His shoes were too big and his hat was too small,
But he just wasn’t, just wasn’t funny at all.

He had a trombone to play loud silly tunes,
He had a green dog and a thousand balloons.
He was floppy and sloppy and skinny and tall,
But he just wasn’t, just wasn’t funny at all.

And every time he did a trick,
Everyone felt a little sick.
And every time he told a joke,
Folks sighed as if their hearts were broke.

And every time he lost a shoe,
Everyone looked awfully blue.
And every time he stood on his head,
Everyone screamed, “Go back to bed!”

And every time he made a leap,
Everybody fell asleep.
And every time he ate his tie,
Everyone began to cry.

And Cloony could not make any money
Simply because he was not funny.
One day he said, “I’ll tell this town
How it feels to be an unfunny clown.”

And he told them all why he looked so sad,
And he told them all why he felt so bad.
He told of Pain and Rain and Cold,
He told of Darkness in his soul,

And after he finished his tale of woe,
Did everyone cry?
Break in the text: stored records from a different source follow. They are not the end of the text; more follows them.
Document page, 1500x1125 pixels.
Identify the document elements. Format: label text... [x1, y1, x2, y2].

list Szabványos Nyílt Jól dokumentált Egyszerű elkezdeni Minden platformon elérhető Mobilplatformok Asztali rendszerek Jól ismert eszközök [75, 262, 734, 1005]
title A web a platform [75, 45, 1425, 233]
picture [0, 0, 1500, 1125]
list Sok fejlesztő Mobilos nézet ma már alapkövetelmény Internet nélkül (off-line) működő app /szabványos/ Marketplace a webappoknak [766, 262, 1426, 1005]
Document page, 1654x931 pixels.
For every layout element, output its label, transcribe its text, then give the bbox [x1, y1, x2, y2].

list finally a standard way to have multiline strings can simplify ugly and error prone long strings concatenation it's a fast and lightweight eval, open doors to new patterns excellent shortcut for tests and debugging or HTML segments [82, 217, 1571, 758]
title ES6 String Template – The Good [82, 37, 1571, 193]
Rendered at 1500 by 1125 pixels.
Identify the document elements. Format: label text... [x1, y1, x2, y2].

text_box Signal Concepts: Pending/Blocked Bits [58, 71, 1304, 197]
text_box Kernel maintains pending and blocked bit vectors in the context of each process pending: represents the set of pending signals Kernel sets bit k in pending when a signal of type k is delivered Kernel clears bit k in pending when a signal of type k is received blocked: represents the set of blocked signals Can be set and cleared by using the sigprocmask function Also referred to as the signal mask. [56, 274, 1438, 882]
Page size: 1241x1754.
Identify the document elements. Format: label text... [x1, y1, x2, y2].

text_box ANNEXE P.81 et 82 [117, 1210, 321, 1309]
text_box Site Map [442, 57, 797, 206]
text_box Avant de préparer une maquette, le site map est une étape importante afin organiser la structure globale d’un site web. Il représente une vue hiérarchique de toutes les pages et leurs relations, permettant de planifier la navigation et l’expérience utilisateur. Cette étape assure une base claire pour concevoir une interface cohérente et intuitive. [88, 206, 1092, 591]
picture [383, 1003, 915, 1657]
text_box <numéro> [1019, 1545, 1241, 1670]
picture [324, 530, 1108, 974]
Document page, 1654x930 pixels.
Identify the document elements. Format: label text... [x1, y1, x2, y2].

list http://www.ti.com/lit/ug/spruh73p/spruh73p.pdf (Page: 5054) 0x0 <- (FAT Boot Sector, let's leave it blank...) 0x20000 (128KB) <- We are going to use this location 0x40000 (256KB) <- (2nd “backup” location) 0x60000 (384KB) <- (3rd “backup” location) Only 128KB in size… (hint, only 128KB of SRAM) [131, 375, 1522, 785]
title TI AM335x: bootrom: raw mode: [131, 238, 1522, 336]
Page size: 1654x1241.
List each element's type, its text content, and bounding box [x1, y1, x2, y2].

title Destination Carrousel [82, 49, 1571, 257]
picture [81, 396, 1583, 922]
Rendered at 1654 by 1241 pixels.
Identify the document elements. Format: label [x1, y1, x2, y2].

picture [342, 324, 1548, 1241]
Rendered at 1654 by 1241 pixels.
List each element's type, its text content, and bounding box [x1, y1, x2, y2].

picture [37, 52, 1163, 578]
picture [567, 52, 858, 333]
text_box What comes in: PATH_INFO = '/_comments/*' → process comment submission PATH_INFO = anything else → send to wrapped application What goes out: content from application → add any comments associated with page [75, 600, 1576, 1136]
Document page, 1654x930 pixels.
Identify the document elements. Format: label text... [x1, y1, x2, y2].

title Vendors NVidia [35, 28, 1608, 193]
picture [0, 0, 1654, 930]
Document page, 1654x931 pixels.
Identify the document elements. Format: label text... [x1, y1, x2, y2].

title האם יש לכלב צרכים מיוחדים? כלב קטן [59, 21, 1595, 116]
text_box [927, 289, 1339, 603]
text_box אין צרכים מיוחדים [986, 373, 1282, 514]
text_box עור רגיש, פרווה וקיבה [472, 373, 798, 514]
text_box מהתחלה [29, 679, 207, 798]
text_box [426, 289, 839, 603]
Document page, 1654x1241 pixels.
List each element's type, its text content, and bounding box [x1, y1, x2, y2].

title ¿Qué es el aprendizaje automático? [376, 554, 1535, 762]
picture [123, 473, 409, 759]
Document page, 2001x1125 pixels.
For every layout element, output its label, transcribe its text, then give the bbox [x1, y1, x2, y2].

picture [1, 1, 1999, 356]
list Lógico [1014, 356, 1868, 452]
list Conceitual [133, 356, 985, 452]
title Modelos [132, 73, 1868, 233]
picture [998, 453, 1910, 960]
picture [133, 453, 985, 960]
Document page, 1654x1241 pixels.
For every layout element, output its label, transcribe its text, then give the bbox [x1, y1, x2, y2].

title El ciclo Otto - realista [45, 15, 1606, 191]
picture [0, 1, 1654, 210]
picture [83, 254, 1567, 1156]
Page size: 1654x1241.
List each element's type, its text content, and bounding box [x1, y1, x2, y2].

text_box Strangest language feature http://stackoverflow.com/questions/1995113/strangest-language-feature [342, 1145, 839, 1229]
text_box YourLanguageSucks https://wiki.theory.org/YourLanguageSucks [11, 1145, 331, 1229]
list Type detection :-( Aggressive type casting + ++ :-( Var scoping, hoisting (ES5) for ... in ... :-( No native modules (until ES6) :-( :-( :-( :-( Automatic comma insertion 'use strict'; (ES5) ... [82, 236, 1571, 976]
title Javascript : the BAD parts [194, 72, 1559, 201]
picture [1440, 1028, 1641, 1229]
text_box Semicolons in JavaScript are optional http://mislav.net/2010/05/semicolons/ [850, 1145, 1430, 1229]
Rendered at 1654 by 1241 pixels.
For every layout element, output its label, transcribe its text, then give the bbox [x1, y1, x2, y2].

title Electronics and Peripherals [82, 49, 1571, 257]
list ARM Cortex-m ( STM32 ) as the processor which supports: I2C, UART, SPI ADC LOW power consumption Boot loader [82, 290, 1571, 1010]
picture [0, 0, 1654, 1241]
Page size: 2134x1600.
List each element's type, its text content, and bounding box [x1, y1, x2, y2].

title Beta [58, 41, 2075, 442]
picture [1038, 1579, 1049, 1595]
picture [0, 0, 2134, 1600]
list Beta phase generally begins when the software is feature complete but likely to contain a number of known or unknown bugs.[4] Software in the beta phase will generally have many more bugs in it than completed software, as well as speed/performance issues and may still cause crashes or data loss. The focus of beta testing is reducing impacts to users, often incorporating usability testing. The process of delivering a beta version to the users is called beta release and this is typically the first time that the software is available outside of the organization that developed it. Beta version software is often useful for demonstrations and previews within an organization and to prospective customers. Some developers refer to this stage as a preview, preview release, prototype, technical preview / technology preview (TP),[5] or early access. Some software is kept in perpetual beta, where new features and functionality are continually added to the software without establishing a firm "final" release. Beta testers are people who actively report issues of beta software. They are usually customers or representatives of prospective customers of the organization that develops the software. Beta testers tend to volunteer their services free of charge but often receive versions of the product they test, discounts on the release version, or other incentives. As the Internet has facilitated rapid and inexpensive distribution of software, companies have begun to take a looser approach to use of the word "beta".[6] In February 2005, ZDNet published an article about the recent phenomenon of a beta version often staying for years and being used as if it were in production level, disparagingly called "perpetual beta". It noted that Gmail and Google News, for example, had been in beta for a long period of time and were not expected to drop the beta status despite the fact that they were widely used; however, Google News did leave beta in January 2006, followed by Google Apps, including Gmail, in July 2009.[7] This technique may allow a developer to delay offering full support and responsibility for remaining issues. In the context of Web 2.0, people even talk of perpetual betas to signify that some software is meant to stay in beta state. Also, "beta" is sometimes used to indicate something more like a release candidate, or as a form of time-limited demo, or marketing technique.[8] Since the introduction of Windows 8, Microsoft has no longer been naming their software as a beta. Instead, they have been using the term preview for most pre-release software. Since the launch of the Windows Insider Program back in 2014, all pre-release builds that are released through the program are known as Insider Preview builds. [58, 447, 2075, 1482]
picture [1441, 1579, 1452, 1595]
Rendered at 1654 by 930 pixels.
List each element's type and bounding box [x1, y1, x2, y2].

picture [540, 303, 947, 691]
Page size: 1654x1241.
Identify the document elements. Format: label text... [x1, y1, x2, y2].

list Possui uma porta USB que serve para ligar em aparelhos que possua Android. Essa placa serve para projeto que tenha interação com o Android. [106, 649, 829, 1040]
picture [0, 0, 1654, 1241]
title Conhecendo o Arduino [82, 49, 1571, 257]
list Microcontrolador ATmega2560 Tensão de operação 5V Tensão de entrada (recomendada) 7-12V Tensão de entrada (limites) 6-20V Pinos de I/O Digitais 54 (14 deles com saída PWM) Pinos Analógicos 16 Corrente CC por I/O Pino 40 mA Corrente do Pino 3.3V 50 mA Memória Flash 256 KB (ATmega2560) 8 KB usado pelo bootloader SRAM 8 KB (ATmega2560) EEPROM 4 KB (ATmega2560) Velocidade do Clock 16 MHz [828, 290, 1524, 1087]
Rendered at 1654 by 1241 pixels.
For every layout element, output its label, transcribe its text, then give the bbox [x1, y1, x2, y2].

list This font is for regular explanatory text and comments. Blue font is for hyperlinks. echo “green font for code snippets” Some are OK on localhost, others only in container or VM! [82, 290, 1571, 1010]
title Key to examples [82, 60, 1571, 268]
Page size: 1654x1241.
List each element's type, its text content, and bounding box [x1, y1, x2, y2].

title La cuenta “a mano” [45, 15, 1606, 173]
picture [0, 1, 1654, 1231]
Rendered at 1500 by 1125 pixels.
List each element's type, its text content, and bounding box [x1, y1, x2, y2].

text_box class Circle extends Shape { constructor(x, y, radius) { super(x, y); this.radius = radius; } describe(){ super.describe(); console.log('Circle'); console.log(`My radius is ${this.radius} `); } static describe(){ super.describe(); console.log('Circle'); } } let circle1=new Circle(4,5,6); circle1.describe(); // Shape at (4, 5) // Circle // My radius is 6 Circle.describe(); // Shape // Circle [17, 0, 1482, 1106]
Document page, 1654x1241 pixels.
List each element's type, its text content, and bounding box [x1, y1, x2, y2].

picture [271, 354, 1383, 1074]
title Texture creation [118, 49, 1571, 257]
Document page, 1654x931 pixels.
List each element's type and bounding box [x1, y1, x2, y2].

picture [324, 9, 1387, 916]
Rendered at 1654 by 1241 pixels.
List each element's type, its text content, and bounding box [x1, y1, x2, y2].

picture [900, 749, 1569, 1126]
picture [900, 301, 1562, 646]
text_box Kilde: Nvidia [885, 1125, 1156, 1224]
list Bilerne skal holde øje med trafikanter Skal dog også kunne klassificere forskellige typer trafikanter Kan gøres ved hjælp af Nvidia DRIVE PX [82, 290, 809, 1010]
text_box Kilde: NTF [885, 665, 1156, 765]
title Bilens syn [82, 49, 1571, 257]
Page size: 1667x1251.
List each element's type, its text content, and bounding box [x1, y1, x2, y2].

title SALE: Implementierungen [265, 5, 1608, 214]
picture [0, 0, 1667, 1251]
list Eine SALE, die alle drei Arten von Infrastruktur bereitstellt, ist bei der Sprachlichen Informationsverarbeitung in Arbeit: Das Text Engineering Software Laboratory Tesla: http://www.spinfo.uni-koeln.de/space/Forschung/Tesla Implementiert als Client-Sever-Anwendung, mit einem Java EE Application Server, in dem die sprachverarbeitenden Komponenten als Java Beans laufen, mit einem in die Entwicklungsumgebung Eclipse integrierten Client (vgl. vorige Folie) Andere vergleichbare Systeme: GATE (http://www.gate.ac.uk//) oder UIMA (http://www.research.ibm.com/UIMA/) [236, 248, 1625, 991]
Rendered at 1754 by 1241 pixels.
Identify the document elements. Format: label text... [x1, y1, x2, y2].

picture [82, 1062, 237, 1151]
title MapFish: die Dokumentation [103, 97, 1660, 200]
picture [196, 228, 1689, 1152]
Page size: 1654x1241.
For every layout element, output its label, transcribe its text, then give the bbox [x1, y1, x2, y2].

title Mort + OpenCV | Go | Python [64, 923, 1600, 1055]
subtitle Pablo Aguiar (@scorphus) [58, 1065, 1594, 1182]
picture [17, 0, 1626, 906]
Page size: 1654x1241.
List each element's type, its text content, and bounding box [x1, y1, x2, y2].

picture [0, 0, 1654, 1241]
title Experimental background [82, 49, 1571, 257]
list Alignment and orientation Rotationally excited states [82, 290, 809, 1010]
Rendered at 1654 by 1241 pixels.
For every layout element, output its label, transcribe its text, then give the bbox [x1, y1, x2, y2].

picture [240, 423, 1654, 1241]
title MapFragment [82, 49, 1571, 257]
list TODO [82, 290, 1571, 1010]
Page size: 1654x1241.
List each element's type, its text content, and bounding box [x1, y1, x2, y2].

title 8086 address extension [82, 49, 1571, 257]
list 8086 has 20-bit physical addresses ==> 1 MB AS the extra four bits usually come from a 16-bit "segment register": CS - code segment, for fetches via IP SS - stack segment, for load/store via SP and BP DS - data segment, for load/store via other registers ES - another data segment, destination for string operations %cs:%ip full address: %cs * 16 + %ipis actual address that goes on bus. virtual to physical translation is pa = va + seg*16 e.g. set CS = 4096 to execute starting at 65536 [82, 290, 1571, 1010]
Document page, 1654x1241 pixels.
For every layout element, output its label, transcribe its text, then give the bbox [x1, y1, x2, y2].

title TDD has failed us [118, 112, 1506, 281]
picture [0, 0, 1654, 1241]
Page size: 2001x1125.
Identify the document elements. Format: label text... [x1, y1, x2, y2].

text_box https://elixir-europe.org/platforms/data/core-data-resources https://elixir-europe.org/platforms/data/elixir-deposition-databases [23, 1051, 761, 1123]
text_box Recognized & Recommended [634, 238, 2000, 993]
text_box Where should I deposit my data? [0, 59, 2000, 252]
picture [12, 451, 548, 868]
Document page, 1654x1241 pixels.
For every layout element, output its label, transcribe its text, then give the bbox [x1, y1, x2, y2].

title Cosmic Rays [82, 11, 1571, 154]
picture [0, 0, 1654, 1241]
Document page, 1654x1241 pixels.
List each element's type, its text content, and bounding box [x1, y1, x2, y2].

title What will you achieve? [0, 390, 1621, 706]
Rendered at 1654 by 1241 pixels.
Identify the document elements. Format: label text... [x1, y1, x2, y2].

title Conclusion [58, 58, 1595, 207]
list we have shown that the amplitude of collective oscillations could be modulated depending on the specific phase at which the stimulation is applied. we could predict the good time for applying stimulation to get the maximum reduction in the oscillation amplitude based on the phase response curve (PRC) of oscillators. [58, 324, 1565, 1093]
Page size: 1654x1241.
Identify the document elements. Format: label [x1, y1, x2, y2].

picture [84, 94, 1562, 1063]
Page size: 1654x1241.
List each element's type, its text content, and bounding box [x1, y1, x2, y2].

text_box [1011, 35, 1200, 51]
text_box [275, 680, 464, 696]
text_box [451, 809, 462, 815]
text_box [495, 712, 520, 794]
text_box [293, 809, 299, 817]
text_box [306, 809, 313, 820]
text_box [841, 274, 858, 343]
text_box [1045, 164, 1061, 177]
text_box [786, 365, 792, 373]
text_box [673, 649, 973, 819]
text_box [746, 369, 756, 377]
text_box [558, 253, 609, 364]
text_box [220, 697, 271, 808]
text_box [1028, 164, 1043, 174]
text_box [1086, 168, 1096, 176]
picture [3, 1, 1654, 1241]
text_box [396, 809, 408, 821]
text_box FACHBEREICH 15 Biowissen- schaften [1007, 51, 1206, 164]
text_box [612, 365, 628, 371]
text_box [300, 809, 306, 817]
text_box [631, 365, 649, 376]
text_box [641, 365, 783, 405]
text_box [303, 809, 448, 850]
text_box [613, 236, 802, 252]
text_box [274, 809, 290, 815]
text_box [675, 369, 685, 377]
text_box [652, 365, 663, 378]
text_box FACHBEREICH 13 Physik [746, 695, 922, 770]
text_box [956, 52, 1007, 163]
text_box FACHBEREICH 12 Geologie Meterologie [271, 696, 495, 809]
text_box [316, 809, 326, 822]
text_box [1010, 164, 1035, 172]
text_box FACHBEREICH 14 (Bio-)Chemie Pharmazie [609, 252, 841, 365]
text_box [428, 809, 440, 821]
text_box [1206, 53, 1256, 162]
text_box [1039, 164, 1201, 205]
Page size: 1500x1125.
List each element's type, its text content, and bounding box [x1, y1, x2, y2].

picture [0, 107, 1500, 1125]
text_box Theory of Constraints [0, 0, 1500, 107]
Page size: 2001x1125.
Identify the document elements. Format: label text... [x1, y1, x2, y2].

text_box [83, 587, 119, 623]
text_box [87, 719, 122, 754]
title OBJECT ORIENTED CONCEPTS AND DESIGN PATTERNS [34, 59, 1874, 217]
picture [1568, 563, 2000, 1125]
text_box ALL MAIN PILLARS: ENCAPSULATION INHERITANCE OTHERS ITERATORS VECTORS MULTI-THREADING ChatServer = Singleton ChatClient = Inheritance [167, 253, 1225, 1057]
Oh no, no, no,
They laughed until they shook the trees
With “Hah-Hah-Hahs” and “Hee-Hee-Hees.”

They laughed with howls and yowls and shrieks,
They laughed all day, they laughed all week,
They laughed until they had a fit,
They laughed until their jackets split.

The laughter spread for miles around
To every city, every town,
Over mountains, ‘cross the sea,
From Saint Tropez to Mun San Nee.

And soon the whole world rang with laughter,
Lasting till forever after,
While Cloony stood in the circus tent,
With his head drooped low and his shoulders bent.

And he said,”THAT IS NOT WHAT I MEANT-
I’M FUNNY JUST BY ACCIDENT.”
And while the world laughed outside.
Cloony the Clown sat down and cried.

 
D. Today’s Haikus:

 
The Indomitable Oak Haiku

 

Of all the trees here,
the indomitable oak
is my favorite.

 
Sweet is the water

 

Sweet is the water
that satisfies long held thirst
at a journey’s end

 

TODAY’S QUOTE:

 

 

“Misogyny is easy to locate and to cite in the texts from antiquity, but biological race was not a recognized category in the ancient world.[1] As historian of slavery Omar H. Ali has stated, race is not a product of genetics or biology, but is rather a “function of power.” Ali remarks that the empowered also create definitions for society: “(those in power disproportionately determine standards of beauty, morality, comportment, and intellect), race, like all other identities, has been a constructed and shifting term in world history.” Analyzing how white men have created and imposed definitions that benefit themselves is pivotal to understanding both racism and misogyny in our current political climate.”